02:47 We are doing that inspired by Rachel MacLean's practice.
02:50 We've built our own little film studio next door and we're inviting every school in Ayer
02:54 to take part.
02:55 Can you tell us a little bit more about this work, what the themes are, what people can
02:59 see when they go inside the shop?
03:00 This work is really rooted in the town of Ayer and the high street and it's a story
03:05 that's happening to a lot of our towns across Scotland.
03:09 Rachel's work addresses themes of identity, also consumerism, but it's in the vein of
03:14 the best Scottish satire where she takes a challenging subject and by turning it on its
03:19 head creates something that's joyful, inspiring and I think by creating this surreal toy shop
03:26 where nothing is for sale, it suggests new possibilities for culture and social exchange
03:31 in our town centres.
03:32 Can you expand a little bit about what's special about this learning programme in Ayer?
03:36 There's two elements to it, isn't there?
03:38 So the story of this artwork, it began five years ago.
03:42 Rachel was representing Scotland, she had a major show in the National Gallery in London
03:49 and we brought a group of young people from all across Scotland, from Orkney to Malague
03:53 and everywhere in between, to see that show, to meet Rachel and to come up with a new model
03:58 for a public artwork for Scotland, one that would really engage people and serve people
04:02 and especially young people and amplify their voices.
04:06 And they proposed to Rachel the context of a Scottish high street and how to reimagine
04:10 that as a public space where young people could really feel empowered.
04:14 So Rachel delivered this incredible artwork that literally stops people in their tracks
04:19 and then right next to it we're showcasing all of the creative skills that go into making
04:25 a work of this scale and ambition, particularly in digital.
04:28 So this free learning programme skills up young people with all of the creative skills
04:34 that they're going to need to start an exciting career in film, in media, in set production.
04:41 But you know, the future is there, so let's see what they do with it.
04:44 This work is entirely free.
04:46 We've been supported by so many people in Ayr.
04:50 Everyone on the high street has come by and helped us out.

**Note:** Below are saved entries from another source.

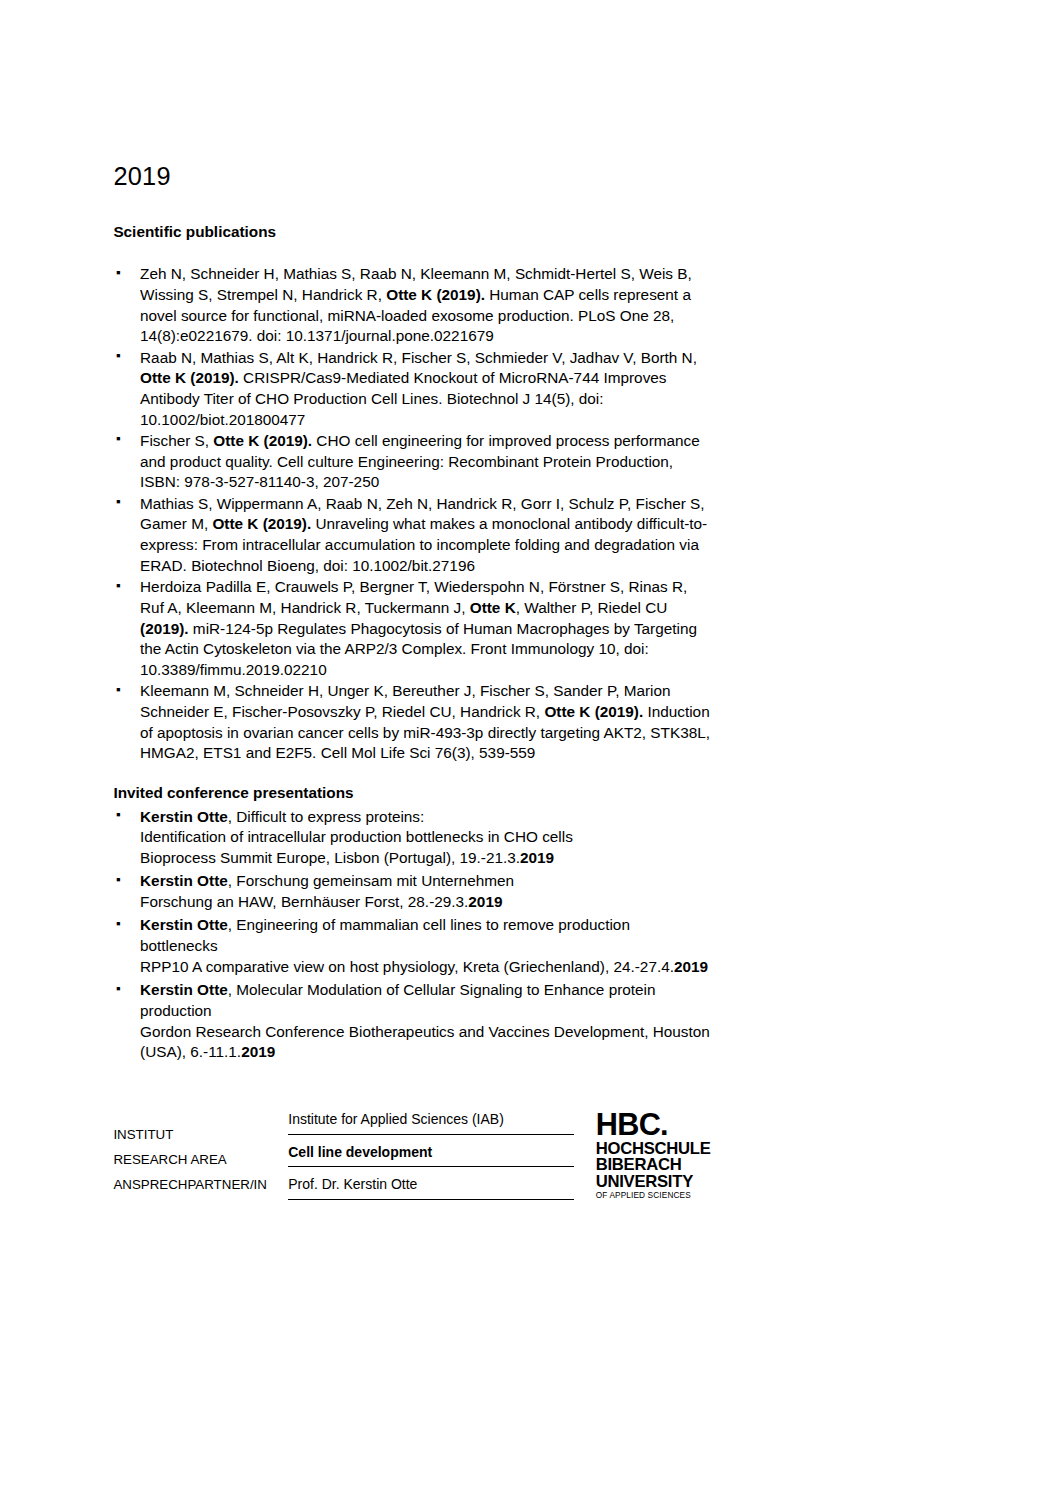2019
Scientific publications
Zeh N, Schneider H, Mathias S, Raab N, Kleemann M, Schmidt-Hertel S, Weis B, Wissing S, Strempel N, Handrick R, Otte K (2019). Human CAP cells represent a novel source for functional, miRNA-loaded exosome production. PLoS One 28, 14(8):e0221679. doi: 10.1371/journal.pone.0221679
Raab N, Mathias S, Alt K, Handrick R, Fischer S, Schmieder V, Jadhav V, Borth N, Otte K (2019). CRISPR/Cas9-Mediated Knockout of MicroRNA-744 Improves Antibody Titer of CHO Production Cell Lines. Biotechnol J 14(5), doi: 10.1002/biot.201800477
Fischer S, Otte K (2019). CHO cell engineering for improved process performance and product quality. Cell culture Engineering: Recombinant Protein Production, ISBN: 978-3-527-81140-3, 207-250
Mathias S, Wippermann A, Raab N, Zeh N, Handrick R, Gorr I, Schulz P, Fischer S, Gamer M, Otte K (2019). Unraveling what makes a monoclonal antibody difficult-to-express: From intracellular accumulation to incomplete folding and degradation via ERAD. Biotechnol Bioeng, doi: 10.1002/bit.27196
Herdoiza Padilla E, Crauwels P, Bergner T, Wiederspohn N, Förstner S, Rinas R, Ruf A, Kleemann M, Handrick R, Tuckermann J, Otte K, Walther P, Riedel CU (2019). miR-124-5p Regulates Phagocytosis of Human Macrophages by Targeting the Actin Cytoskeleton via the ARP2/3 Complex. Front Immunology 10, doi: 10.3389/fimmu.2019.02210
Kleemann M, Schneider H, Unger K, Bereuther J, Fischer S, Sander P, Marion Schneider E, Fischer-Posovszky P, Riedel CU, Handrick R, Otte K (2019). Induction of apoptosis in ovarian cancer cells by miR-493-3p directly targeting AKT2, STK38L, HMGA2, ETS1 and E2F5. Cell Mol Life Sci 76(3), 539-559
Invited conference presentations
Kerstin Otte, Difficult to express proteins: Identification of intracellular production bottlenecks in CHO cells Bioprocess Summit Europe, Lisbon (Portugal), 19.-21.3.2019
Kerstin Otte, Forschung gemeinsam mit Unternehmen Forschung an HAW, Bernhäuser Forst, 28.-29.3.2019
Kerstin Otte, Engineering of mammalian cell lines to remove production bottlenecks RPP10 A comparative view on host physiology, Kreta (Griechenland), 24.-27.4.2019
Kerstin Otte, Molecular Modulation of Cellular Signaling to Enhance protein production Gordon Research Conference Biotherapeutics and Vaccines Development, Houston (USA), 6.-11.1.2019
INSTITUT
RESEARCH AREA
ANSPRECHPARTNER/IN
Institute for Applied Sciences (IAB)
Cell line development
Prof. Dr. Kerstin Otte
HBC.
HOCHSCHULE
BIBERACH
UNIVERSITY
OF APPLIED SCIENCES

04:54 So yeah, it's free, drop in, you don't need to book, you can spend as long as you want,
04:59 you'll meet the team, you can have a little nosy round.
05:01 It's going to be here all the way through Christmas.
05:05 The lovely thing is it kind of invites people back into the town in those dark winter months,
05:09 which we know in Scotland can be a little bit dreak.
05:11 And I think there's nothing like a joyful artwork to really kind of get things going.